-- Opening Marker --

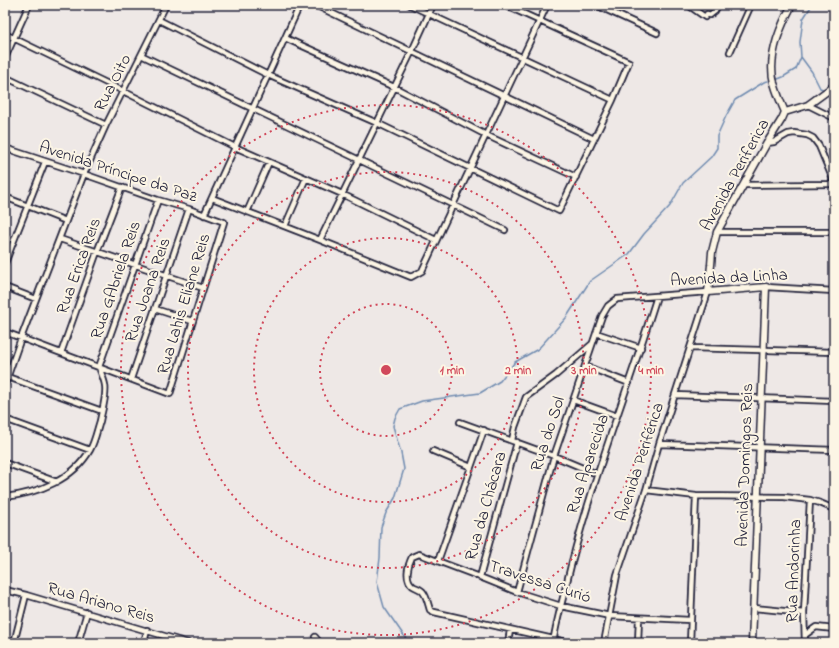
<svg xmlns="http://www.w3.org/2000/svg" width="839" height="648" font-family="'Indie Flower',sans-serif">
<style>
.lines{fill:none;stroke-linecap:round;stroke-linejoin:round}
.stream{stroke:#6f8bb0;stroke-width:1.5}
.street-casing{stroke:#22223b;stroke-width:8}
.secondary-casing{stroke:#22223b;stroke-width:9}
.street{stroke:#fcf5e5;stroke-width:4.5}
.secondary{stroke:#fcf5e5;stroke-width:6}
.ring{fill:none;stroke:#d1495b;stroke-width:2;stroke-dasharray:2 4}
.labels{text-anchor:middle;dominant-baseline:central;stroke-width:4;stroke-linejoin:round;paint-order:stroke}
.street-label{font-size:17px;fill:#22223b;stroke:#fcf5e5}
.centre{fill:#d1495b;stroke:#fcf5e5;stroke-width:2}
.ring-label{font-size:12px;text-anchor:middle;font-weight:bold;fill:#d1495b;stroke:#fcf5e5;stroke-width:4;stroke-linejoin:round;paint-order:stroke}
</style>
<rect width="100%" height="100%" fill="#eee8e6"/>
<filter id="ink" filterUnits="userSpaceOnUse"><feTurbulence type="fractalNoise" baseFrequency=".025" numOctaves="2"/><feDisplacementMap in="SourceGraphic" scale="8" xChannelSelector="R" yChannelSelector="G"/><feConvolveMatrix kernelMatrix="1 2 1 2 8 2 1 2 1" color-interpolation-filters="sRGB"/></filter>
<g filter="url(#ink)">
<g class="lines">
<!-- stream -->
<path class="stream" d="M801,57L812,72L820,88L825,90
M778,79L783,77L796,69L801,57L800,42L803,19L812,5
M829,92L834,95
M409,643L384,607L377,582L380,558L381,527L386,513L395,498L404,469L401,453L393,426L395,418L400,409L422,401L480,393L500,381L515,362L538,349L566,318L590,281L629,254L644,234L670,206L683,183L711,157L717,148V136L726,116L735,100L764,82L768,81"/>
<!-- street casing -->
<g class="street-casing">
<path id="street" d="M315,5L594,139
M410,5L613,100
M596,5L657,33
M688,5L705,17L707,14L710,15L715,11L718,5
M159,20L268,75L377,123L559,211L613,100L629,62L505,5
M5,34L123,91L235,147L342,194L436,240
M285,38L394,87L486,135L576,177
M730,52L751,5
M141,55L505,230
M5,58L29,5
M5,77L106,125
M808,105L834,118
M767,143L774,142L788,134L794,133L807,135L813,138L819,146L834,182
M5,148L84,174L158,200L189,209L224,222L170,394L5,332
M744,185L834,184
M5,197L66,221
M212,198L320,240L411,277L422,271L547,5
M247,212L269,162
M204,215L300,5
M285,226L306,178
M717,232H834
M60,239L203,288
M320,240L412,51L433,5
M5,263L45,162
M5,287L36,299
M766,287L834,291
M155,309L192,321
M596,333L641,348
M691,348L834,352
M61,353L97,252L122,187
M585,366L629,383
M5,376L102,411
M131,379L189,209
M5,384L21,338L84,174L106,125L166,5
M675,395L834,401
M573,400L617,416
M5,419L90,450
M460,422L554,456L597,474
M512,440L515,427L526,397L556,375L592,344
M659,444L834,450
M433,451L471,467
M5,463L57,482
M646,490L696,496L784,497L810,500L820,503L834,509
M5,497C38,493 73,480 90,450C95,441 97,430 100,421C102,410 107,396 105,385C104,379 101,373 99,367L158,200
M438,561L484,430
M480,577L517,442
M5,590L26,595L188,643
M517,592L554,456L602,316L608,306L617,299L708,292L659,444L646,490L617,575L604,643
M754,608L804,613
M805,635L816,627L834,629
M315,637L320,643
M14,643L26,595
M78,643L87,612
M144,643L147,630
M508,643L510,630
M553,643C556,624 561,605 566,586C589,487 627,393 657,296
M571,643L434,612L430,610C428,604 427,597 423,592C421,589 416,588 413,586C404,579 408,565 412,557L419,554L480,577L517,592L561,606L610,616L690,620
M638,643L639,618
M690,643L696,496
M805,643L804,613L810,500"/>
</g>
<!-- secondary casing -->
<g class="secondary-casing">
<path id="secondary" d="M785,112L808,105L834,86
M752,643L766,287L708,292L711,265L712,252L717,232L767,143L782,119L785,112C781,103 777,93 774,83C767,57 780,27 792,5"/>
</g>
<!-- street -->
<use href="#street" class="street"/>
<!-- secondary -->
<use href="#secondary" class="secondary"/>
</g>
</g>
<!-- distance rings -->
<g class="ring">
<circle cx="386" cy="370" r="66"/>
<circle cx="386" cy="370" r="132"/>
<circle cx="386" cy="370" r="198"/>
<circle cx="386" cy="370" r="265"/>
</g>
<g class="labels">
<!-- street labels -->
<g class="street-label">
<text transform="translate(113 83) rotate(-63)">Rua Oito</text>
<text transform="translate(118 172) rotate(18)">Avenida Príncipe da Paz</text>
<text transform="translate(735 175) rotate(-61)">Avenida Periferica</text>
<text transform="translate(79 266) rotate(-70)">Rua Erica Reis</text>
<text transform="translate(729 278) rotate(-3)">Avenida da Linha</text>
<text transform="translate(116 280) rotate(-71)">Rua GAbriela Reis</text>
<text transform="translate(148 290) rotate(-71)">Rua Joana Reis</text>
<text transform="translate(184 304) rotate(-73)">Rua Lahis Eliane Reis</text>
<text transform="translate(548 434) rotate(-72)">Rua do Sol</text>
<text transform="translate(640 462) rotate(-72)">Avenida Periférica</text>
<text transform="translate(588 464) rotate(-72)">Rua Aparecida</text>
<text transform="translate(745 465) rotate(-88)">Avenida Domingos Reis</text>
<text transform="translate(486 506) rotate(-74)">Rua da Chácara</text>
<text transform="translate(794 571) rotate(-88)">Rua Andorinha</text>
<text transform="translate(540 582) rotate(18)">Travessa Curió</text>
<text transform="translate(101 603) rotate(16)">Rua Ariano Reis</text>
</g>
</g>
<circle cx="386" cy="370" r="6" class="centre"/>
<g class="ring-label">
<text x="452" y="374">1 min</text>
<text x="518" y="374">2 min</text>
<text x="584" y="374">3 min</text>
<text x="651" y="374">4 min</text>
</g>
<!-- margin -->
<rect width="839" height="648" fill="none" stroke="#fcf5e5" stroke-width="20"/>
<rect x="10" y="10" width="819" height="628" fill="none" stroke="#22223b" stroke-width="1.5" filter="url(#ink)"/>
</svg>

-- Closing Marker --
-- Opening Marker --

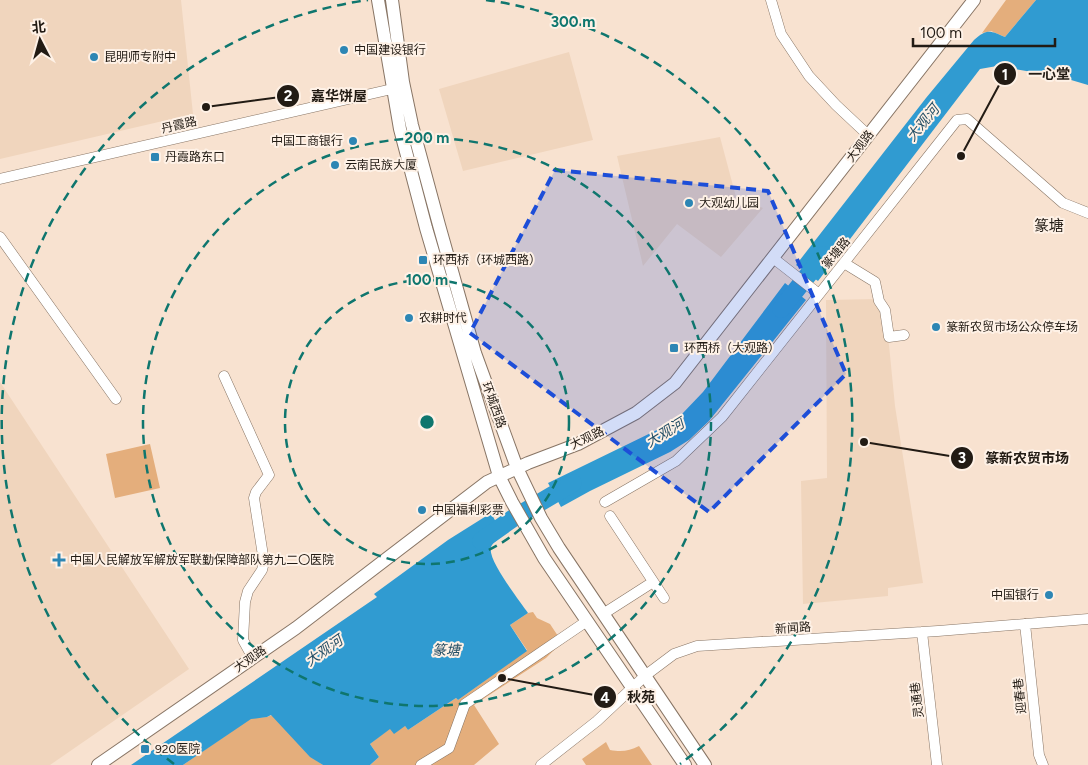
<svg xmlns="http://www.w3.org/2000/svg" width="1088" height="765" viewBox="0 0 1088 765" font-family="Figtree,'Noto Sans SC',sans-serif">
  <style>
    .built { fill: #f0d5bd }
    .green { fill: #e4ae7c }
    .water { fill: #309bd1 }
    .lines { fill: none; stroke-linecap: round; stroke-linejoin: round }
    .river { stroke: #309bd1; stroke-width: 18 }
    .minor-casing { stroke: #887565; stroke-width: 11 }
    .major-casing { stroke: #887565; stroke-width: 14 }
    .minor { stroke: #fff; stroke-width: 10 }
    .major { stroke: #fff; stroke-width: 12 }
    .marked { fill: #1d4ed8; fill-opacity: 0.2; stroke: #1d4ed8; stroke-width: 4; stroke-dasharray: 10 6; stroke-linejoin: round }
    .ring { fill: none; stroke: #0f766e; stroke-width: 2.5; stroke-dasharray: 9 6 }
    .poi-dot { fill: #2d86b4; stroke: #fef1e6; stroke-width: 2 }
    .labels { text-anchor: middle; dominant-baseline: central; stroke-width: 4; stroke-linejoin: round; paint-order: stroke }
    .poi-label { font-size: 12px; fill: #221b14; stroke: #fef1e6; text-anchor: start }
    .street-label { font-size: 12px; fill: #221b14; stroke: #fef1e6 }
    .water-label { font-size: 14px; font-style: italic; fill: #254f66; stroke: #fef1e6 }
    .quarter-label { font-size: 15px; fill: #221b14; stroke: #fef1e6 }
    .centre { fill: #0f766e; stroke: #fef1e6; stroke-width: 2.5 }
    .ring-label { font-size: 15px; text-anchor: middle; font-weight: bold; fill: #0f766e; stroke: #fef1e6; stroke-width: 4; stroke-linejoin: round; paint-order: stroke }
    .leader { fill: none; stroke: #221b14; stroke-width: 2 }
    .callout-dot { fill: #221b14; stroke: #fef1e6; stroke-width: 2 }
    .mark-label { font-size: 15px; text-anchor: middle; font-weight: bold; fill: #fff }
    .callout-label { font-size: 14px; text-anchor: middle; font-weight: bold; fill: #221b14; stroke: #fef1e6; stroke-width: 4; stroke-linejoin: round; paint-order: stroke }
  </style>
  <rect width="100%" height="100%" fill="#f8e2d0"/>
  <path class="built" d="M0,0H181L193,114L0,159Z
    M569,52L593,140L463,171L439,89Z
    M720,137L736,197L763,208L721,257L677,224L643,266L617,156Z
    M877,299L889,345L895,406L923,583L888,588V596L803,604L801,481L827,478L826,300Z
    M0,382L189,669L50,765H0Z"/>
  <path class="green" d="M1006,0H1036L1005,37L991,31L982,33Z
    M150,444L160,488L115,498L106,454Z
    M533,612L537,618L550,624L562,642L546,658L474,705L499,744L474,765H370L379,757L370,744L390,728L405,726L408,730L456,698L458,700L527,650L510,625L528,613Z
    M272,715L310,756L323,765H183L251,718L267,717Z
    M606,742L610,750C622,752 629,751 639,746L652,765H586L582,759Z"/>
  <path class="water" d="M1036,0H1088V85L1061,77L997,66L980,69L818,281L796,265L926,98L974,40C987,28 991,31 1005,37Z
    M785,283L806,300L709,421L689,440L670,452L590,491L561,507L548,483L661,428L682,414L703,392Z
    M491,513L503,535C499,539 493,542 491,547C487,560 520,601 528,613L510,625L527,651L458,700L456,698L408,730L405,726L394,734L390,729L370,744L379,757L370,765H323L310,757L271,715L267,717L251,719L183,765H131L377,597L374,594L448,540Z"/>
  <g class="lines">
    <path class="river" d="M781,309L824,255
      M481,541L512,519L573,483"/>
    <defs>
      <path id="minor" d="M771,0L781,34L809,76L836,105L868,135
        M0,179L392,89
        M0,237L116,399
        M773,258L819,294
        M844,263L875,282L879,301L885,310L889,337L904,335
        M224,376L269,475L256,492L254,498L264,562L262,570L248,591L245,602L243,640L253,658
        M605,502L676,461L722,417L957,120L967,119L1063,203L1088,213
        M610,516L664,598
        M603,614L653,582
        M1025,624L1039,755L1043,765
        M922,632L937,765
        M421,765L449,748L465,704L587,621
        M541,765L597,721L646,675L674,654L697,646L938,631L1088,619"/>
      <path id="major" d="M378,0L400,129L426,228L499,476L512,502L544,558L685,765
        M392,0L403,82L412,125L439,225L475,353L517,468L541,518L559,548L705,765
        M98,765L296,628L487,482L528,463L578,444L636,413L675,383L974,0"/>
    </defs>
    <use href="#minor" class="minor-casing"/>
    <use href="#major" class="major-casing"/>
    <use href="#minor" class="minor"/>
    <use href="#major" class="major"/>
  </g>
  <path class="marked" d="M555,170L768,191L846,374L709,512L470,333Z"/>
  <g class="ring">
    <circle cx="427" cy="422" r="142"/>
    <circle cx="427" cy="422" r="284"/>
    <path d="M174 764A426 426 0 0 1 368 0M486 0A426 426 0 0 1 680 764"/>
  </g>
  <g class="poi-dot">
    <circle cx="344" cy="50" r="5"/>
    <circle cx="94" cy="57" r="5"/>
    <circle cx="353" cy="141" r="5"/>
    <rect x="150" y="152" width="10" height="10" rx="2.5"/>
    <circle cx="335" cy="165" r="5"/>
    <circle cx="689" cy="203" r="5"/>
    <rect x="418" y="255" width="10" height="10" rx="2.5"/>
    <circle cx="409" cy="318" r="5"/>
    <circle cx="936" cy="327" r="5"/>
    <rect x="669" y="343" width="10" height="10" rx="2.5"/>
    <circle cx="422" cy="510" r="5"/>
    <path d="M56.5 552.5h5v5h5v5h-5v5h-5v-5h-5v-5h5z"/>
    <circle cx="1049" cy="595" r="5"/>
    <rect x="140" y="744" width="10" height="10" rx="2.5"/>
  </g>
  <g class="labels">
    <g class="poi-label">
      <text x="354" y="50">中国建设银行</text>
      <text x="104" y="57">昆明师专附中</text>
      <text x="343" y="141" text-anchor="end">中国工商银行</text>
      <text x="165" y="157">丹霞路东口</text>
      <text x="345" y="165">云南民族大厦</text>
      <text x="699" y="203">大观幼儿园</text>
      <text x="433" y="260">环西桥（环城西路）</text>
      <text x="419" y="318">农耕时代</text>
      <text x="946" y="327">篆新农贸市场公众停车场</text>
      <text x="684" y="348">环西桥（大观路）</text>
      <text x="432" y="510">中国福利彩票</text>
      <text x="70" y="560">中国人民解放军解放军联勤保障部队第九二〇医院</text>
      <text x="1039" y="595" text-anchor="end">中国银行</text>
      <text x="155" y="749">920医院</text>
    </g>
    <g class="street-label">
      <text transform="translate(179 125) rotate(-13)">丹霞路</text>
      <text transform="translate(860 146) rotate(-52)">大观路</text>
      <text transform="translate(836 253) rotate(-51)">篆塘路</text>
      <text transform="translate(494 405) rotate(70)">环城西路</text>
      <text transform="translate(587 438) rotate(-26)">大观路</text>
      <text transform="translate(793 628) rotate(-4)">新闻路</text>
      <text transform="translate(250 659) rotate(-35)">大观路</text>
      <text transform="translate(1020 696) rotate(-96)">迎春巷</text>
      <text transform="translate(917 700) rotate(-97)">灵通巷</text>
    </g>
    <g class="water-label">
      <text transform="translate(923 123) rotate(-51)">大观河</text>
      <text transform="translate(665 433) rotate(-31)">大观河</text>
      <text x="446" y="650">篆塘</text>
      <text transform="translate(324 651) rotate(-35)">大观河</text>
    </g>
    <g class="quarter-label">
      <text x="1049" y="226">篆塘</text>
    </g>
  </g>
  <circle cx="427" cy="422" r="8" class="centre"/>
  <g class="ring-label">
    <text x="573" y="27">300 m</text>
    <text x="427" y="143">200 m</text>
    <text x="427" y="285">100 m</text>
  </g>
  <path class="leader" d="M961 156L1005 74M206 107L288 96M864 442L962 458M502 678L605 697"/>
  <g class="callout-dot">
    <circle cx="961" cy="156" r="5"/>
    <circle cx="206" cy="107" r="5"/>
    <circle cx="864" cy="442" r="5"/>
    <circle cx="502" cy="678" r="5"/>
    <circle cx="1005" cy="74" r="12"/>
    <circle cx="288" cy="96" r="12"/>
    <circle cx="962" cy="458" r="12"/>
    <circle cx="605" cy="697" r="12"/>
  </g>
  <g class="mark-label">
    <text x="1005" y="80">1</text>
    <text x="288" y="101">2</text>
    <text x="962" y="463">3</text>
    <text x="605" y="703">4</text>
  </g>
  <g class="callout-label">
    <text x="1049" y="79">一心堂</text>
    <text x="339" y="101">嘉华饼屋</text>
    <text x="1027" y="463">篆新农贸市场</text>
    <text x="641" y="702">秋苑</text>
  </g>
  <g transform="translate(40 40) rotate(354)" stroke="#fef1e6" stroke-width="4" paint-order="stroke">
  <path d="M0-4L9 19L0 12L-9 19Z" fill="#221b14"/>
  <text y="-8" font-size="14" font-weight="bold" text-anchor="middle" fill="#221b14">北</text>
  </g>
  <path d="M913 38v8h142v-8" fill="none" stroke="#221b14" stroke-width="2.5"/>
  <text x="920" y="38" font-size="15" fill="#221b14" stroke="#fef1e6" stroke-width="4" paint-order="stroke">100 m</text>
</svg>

-- Closing Marker --

▸ **Task details**: From the entries above, give again exactly the lines running from the line with "M744,185L834,184" to the line with "M553,643C556,624 561,605 566,586C589,487"; include both of those lines.

▸ **Response to the task**:
M744,185L834,184
M5,197L66,221
M212,198L320,240L411,277L422,271L547,5
M247,212L269,162
M204,215L300,5
M285,226L306,178
M717,232H834
M60,239L203,288
M320,240L412,51L433,5
M5,263L45,162
M5,287L36,299
M766,287L834,291
M155,309L192,321
M596,333L641,348
M691,348L834,352
M61,353L97,252L122,187
M585,366L629,383
M5,376L102,411
M131,379L189,209
M5,384L21,338L84,174L106,125L166,5
M675,395L834,401
M573,400L617,416
M5,419L90,450
M460,422L554,456L597,474
M512,440L515,427L526,397L556,375L592,344
M659,444L834,450
M433,451L471,467
M5,463L57,482
M646,490L696,496L784,497L810,500L820,503L834,509
M5,497C38,493 73,480 90,450C95,441 97,430 100,421C102,410 107,396 105,385C104,379 101,373 99,367L158,200
M438,561L484,430
M480,577L517,442
M5,590L26,595L188,643
M517,592L554,456L602,316L608,306L617,299L708,292L659,444L646,490L617,575L604,643
M754,608L804,613
M805,635L816,627L834,629
M315,637L320,643
M14,643L26,595
M78,643L87,612
M144,643L147,630
M508,643L510,630
M553,643C556,624 561,605 566,586C589,487 627,393 657,296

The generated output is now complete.